Translational 3- Layer Design

It is shown in figure 1., where the device has one shuttle electrode in the middle and two fixed electrode on the top and bottom. When the fixed electrodes are biased at the voltages of Vcc+ and Vcc-, the shuttle electrode moves either up or down, depending on the voltages applied to it.The output terminal is connected to shuttle electrode which can connect to top or bottom electrode and ultimately gives brings the output. Hence, the logic function in this structure is carried by the motion of shuttle electrode. In this logic gate, there are two gaps d1 and d2 which are different in size, d1>d2 whereas two effective areas Aa and Ab are same. Depending on application of bias at Va and Vb, motion of shuttle occurs and thus following four situations occur.

1. Va = Vcc+ and Vb= Vcc- : Here voltage difference between upper half and lower half is same but  d1>d2, upper electrostatic force is smaller than down one. The shuttle electrode moves downward and connects the bottom electrode making the output voltage Vcc+.
2. Va = Vcc- and Vb= Vcc+ : This is the same situation as above so output voltage is Vcc+.
3. Va = Vcc+ and Vb= Vcc+ : Lower half electrostatic force is zero as there is no voltage drop between bottom electrode and shuttle electrode. So, shuttle electrode moves upward connecting the top electrode making output volatge Vcc-.
4. Va = Vcc- and Vb= Vcc- : Upper half electrostatic force is zero as there is no voltage drop between top electrode and shuttle electrode. So, shuttle electrode moves downward connecting the bottom electrode making output volatge Vcc+

Hence this gate performs NAND logic (Vcc+ =logic 1 and Vcc- = logic 0) similar to the logic gate composed of solid state transistors.

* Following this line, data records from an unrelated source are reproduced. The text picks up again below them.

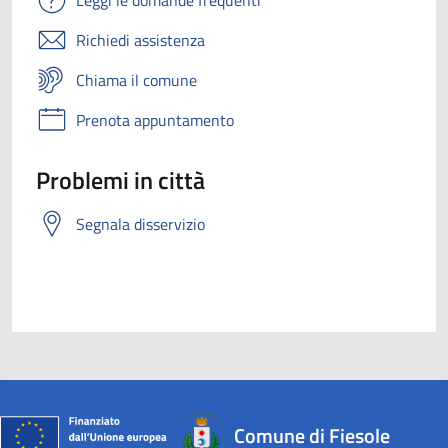
Leggi le domande frequenti
Richiedi assistenza
Chiama il comune
Prenota appuntamento
Problemi in città
Segnala disservizio
Comune di Fiesole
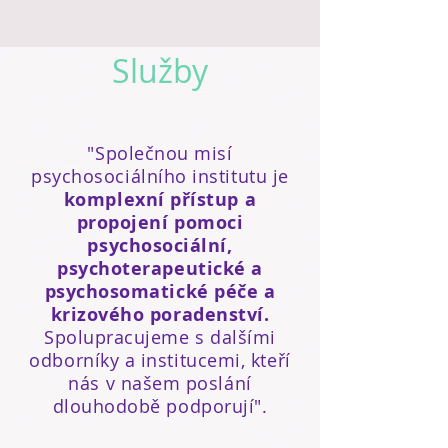
Služby
"Společnou misí
psychosociálního institutu je
komplexní přístup a
propojení pomoci
psychosociální,
psychoterapeutické a
psychosomatické péče a
krizového poradenství.
Spolupracujeme s dalšími
odborníky a institucemi, kteří
nás v našem poslání
dlouhodobě podporují".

We can switch this NAND logic gate to NOR logic gate by reversing the bias between top and bottom electrode hence can used same mechanical structure for both NAND and NOR logic gate. This structure has no leakage current which is major advantages over FET logic gate. Also output terminal is always connected to either top or bottom electrode so this design has no undefined state which is an issue in some logic devices composed of solid state transistors. However, due to three layered structure, this design is difficult to fabricate by using Surface micromachining. However, this design can be rotated by 90 degree and fabricated by bulk micro machining.

 

Torsional 2- Layer design

Two layered structure, shown in figure 2, is suitable to fabricate by surface micro-machining which is possible to integrate with existing solid state transistors. Here the shuttle electrode does a see-saw motion which connects the output terminal on each end to export the corresponding output voltage. In three layer design, logic function is controlled by different voltages and different gap whereas in two layer design that is done by different voltages and different dimensions of actuation pad,s Al and Ar.

The actuation torque is always positive for two input signals both at Vcc+ while it is always negative for both input signals at Vcc-. Here micro flexure is designed such that resilient torque remain in between the actuation torque of above both cases. Hence, net torque at (1,1) is always positive and the plate can be actuated from any angle to angle where it connects the output terminal on the right. Similarly, in case (0,0), the plate can be actuated from any angle to angle where it connects the output terminal on the left.

When the input terminals are the combination of either (Vcc+, Vcc-) or (Vcc-, Vcc+) , the plate should be rotated clockwise at any initial angle and then connects the output terminals on the right. Hence, it performs as NOR gate and reversing the voltage polarity at the shuttle electrode it can be switched to NAND gate.